We cover one of David’s favorite topics while answering three questions from the mailbag today. From Roth conversions, investment choices, and pension decisions, we’ve got you covered when it comes to retirement planning.
(Click the featured times below to jump forward in the episode)
Is there a bad time to do a Roth conversion? Or is always a good time to do a Roth conversion? On this episode of Cover Your Asset KC, David answers three questions from the mailbag.
Everett is wondering if it’s a bad idea to do a Roth conversion if he has a high income. What’s the determining factor on whether or not to do a Roth conversion? Consider your tax bracket, this year and your expected bracket in the future. When’s the sweet spot to do a Roth conversion? Where do you think taxes will be in the future?

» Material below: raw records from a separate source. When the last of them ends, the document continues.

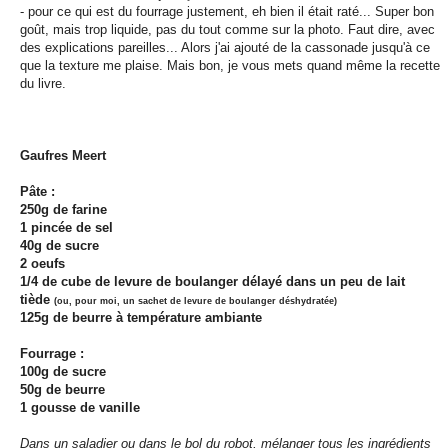
- pour ce qui est du fourrage justement, eh bien il était raté... Super bon
goût, mais trop liquide, pas du tout comme sur la photo. Faut dire, avec
des explications pareilles... Alors j'ai ajouté de la cassonade jusqu'à ce
que la texture me plaise. Mais bon, je vous mets quand même la recette
du livre.
Gaufres Meert
Pâte :
250g de farine
1 pincée de sel
40g de sucre
2 oeufs
1/4 de cube de levure de boulanger délayé dans un peu de lait
tiède
(ou, pour moi, un sachet de levure de boulanger déshydratée)
125g de beurre à température ambiante
Fourrage :
100g de sucre
50g de beurre
1 gousse de vanille
Dans un saladier ou dans le bol du robot, mélanger tous les ingrédients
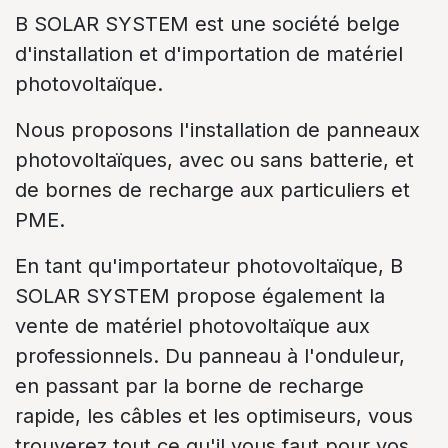
B SOLAR SYSTEM est une société belge
d'installation et d'importation de matériel
photovoltaïque.
Nous proposons l'installation de panneaux
photovoltaïques, avec ou sans batterie, et
de bornes de recharge aux particuliers et
PME.
En tant qu'importateur photovoltaïque, B
SOLAR SYSTEM propose également la
vente de matériel photovoltaïque aux
professionnels. Du panneau à l'onduleur,
en passant par la borne de recharge
rapide, les câbles et les optimiseurs, vous
trouverez tout ce qu'il vous faut pour vos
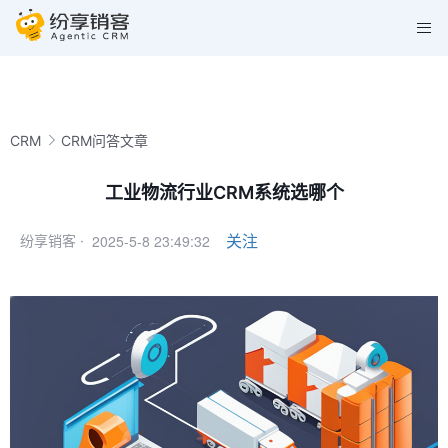
CRM
CRM问答文章
工业物流行业CRM系统选哪个
2025-5-8 23:49:32
关注
纷享销客 ·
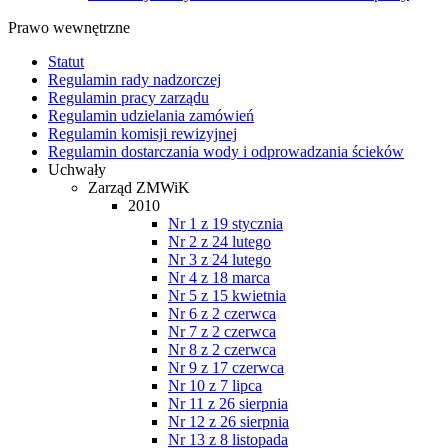
Prawo wewnętrzne
Statut
Regulamin rady nadzorczej
Regulamin pracy zarządu
Regulamin udzielania zamówień
Regulamin komisji rewizyjnej
Regulamin dostarczania wody i odprowadzania ścieków
Uchwały
Zarząd ZMWiK
2010
Nr 1 z 19 stycznia
Nr 2 z 24 lutego
Nr 3 z 24 lutego
Nr 4 z 18 marca
Nr 5 z 15 kwietnia
Nr 6 z 2 czerwca
Nr 7 z 2 czerwca
Nr 8 z 2 czerwca
Nr 9 z 17 czerwca
Nr 10 z 7 lipca
Nr 11 z 26 sierpnia
Nr 12 z 26 sierpnia
Nr 13 z 8 listopada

Lisa wants to know what David thinks about investments, such as annuities or hedge funds, that require you to lock your money up for a certain period of time. Different investments can work together to build the retirement portfolio for you. So instead of saying certain investments are bad or good, consider whether it fits for you within your overall plan. Are you getting the right amount of diversification?

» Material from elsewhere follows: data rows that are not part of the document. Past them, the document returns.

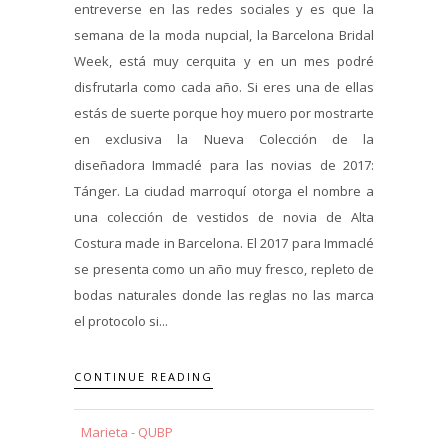
entreverse en las redes sociales y es que la
semana de la moda nupcial, la Barcelona Bridal
Week, está muy cerquita y en un mes podré
disfrutarla como cada año. Si eres una de ellas
estás de suerte porque hoy muero por mostrarte
en exclusiva la Nueva Colección de la
diseñadora Immaclé para las novias de 2017:
Tánger. La ciudad marroquí otorga el nombre a
una colección de vestidos de novia de Alta
Costura made in Barcelona. El 2017 para Immaclé
se presenta como un año muy fresco, repleto de
bodas naturales donde las reglas no las marca
el protocolo si...
CONTINUE READING
Marieta - QUBP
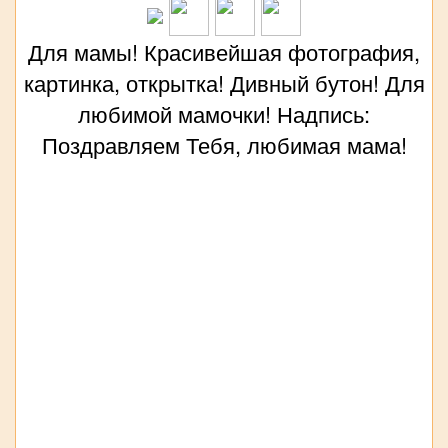
Для мамы! Красивейшая фотография,
картинка, открытка! Дивный бутон! Для
любимой мамочки! Надпись:
Поздравляем Тебя, любимая мама!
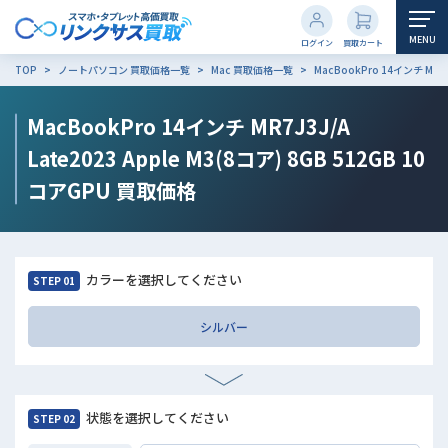
MENU
ログイン
買取カート
TOP
ノートパソコン 買取価格一覧
Mac 買取価格一覧
MacBookPro 14インチ MR7J
MacBookPro 14インチ MR7J3J/A
Late2023 Apple M3(8コア) 8GB 512GB 10
コアGPU
買取価格
カラーを選択してください
STEP 01
シルバー
状態を選択してください
STEP 02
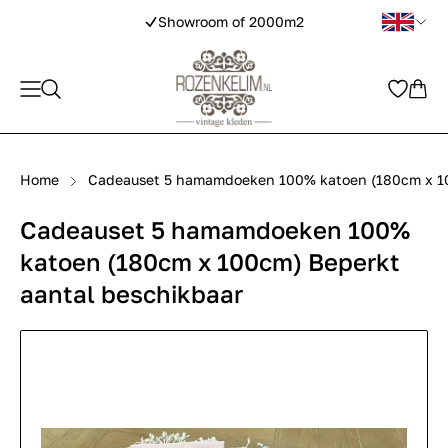
Showroom of 2000m2
Home
Cadeauset 5 hamamdoeken 100% katoen (180cm x 10
Cadeauset 5 hamamdoeken 100%
katoen (180cm x 100cm) Beperkt
aantal beschikbaar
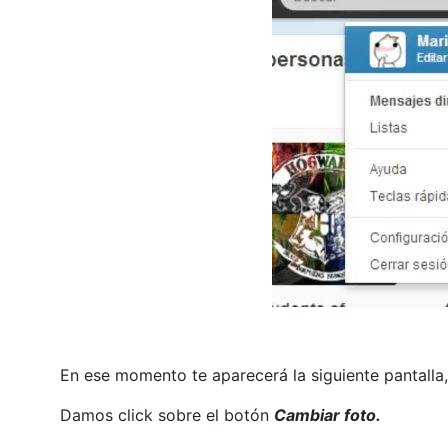
En ese momento te aparecerá la siguiente pantalla,
Damos click sobre el botón
Cambiar foto.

Bill is retiring next year with a pension from his company. Should he take the monthly income or lump-sum payment? How does he decide? David shares what some of his clients have decided. Do you understand all of the pros and cons of each choice? Which one will serve you and your family best in retirement?
If you have a question for David be sure to reach out! Listen to the entire episode or click on the timestamps below to skip to a particular question.
[0:58] – Happy Thanksgiving!
[2:31] – Mailbag: Is it a bad idea to do a Roth conversion on a high income?
[7:50] – What would be considered “high income”?
[9:36] – Mailbag: What do you think about investments that require you to keep your money locked in?
[13:13] – Mailbag: Should you take a monthly income or lump-sum for your pension?
“There are opportunities for you, especially if you are an early retiree (hopefully before 2026) to do some Roth conversions–probably a series of them over years–that can make a lot of sense for you and your family from a tax standpoint.”